An aspect of the life of North Korean founder Kim Il Sung that researchers often find inaccessible is the man’s childhood.
Not only Kim’s behavior after taking power in 1945, but also his activities with anti-Japanese guerillas in Manchuria and his service with the Soviet Red Army can be traced in considerable detail in Chinese, Japanese and Soviet documents.
But very few sources cover the time before Kim joined the Communist Party of China and founded his guerilla unit. That was an issue I encountered recently while writing a biography of Kim. I would like to share with our readers the research method I discovered.
First of all, sources from that time may be very few, but they do exist. Kim Il Sung’s father Kim Hyong Jik took part in the March 1 Movement and later fled to Manchuria with his family. For that reason, he is mentioned in Japanese police records as being an anti-Japanese activist.
Along with Kim Hyong Jik’s participation in the March 1 Movement, those records also shed light on his property. As of 1925, the Kim family’s property was worth around JPY 1,000 — a little more than the average wages for two years of work in Manchuria.
In addition to such contemporaneous records, other sources include the testimonies of people who knew the family of Kim Il Sung.
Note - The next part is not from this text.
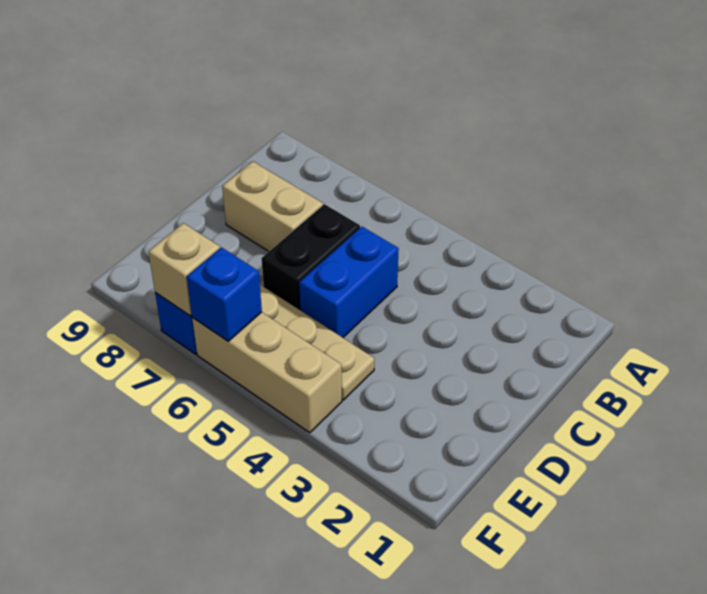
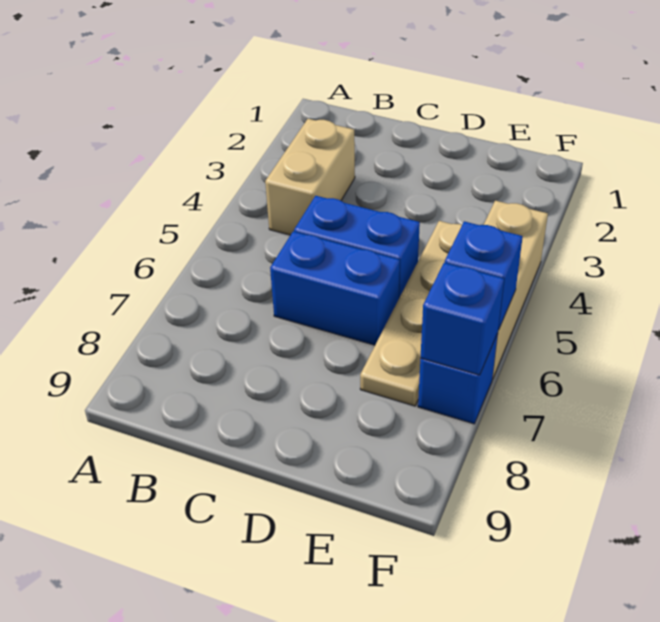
black brick C6:D6 level 1 -> blue brick C6:D6 level 1
tan brick C7:C8 level 1 -> tan brick B3:B4 level 1
tan brick F7 level 2 -> blue brick F7 level 2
Perhaps the two key witnesses here are Kim Hyeong Seok, professor emeritus at Yonsei University, and Lee Yong Sang, a poet.
In his childhood, Kim Hyeong Seok heard a lot about Kim Hyong Jik’s family, while Lee Yong Sang provided a detailed description of Kim Yong Ju, younger brother of Kim Il Sung, in his memoirs, “Military Uniforms in Three Colors.”
Through that book, we learn that Kim Yong Ju was an interpreter for the Japanese military. Further confirmation of Kim’s outstanding command of Japanese appears in the memoirs of Kazuko Kobayashi, a Japanese woman who worked as a housekeeper for the family of Kim Il Sung in 1945 and 1946.
A final set of sources is North Korean books from the early 1960s. For a student of history, this is a fascinating period. It was a time when the cult of personality around Kim Il Sung had developed but not yet become the official narrative.
That gives us insight into facts that were concealed in the years to come. For example, we learn from a book called “Mangyongdae,” published in Pyongyang in 1960, that Kim Il Sung was born not in the neighborhood of Mangyongdae, as North Korea currently claims, but in the nearby neighborhood of Chilgol.
Furthermore, a book called “Sunset over Mangyong Peak,” published in 1964, says that Kim Hyong Jik had an adopted son named Kim Ryong Ho. We can also infer that Kim Ryong Ho and Kim Il Sung (who was one year younger) were half brothers, born to the same father, but different mothers.
To be sure, North Korean books were later stripped of all mention of Kim Ryong Ho.
While no figure in North Korean history is more important than Kim Il Sung, there is very little information about his early years. My hope is that the points mentioned above will prove useful to future researchers.